Copy out each line featuring the string "lane" from the entries beneath.

::::

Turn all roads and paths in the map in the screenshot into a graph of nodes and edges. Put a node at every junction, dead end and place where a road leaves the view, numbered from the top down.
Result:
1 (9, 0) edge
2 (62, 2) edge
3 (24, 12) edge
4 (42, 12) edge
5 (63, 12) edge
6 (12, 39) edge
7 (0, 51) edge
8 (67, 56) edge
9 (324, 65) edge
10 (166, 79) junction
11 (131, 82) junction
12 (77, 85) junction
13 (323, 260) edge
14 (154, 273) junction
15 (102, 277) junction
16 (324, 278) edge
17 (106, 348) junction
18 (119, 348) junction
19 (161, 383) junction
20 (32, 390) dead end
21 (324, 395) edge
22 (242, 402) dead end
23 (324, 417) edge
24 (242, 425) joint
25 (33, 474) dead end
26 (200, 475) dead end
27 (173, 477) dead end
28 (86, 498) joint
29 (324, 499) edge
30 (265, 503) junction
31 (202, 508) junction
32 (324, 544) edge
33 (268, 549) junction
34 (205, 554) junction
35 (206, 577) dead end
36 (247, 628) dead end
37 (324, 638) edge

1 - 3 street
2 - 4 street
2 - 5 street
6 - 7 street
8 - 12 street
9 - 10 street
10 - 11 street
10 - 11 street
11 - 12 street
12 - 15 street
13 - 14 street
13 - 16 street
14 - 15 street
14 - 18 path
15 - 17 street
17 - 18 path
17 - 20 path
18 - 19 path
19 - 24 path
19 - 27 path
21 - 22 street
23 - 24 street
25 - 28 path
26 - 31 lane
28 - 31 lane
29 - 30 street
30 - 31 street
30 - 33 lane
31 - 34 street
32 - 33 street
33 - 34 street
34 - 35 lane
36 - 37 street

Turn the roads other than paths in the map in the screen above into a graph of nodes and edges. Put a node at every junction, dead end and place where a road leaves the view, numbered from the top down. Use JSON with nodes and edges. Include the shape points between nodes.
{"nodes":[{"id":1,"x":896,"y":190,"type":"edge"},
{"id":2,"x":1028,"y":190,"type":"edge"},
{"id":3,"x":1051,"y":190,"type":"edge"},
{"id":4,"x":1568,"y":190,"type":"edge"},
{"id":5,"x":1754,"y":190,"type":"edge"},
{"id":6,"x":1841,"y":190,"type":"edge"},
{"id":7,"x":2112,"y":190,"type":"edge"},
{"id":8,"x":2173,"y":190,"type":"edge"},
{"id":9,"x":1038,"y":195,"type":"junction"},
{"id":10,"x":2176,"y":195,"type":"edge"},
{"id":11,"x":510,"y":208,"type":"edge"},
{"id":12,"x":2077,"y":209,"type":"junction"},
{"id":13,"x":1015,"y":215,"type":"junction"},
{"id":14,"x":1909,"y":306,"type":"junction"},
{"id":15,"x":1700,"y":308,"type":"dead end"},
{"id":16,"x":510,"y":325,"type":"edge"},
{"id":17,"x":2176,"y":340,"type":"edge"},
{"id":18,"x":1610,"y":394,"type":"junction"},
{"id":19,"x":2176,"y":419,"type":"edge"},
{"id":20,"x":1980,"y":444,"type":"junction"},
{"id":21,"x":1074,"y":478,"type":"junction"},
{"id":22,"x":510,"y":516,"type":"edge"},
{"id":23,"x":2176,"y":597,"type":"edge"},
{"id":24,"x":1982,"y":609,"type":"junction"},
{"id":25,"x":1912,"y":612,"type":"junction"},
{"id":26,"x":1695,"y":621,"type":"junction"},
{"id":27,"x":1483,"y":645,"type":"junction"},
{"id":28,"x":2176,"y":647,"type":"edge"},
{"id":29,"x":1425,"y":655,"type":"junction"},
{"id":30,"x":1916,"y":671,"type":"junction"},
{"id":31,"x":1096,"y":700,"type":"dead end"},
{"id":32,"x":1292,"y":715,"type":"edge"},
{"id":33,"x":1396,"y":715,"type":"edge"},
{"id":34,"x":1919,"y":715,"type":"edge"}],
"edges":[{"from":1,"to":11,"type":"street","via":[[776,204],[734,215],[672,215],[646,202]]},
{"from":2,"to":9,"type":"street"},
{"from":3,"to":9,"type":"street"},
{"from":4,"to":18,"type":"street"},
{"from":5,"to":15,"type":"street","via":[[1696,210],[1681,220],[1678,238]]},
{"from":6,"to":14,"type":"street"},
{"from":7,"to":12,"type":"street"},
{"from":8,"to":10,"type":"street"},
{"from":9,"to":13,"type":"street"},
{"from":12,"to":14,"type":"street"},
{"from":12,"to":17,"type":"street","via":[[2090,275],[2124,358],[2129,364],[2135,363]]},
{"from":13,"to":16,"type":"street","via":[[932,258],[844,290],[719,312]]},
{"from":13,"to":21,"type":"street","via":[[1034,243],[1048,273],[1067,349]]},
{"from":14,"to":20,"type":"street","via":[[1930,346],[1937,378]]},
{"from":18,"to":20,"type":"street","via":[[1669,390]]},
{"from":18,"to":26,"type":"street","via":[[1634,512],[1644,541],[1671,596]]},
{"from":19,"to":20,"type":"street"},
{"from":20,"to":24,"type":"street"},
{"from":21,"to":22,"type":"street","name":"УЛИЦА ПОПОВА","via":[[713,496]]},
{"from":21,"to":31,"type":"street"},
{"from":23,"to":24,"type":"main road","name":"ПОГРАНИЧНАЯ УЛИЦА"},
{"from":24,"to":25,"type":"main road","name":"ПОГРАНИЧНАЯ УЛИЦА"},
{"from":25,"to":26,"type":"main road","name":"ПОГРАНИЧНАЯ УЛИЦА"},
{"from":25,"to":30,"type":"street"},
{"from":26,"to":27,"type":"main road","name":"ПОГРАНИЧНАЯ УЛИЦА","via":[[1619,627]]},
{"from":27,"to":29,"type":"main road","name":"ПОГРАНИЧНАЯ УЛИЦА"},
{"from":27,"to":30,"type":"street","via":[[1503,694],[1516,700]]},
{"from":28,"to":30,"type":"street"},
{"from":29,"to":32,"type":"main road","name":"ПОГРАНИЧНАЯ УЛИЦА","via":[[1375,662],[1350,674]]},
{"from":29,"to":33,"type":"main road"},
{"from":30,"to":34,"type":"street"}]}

::::

Output:
26 - 31 lane
28 - 31 lane
30 - 33 lane
34 - 35 lane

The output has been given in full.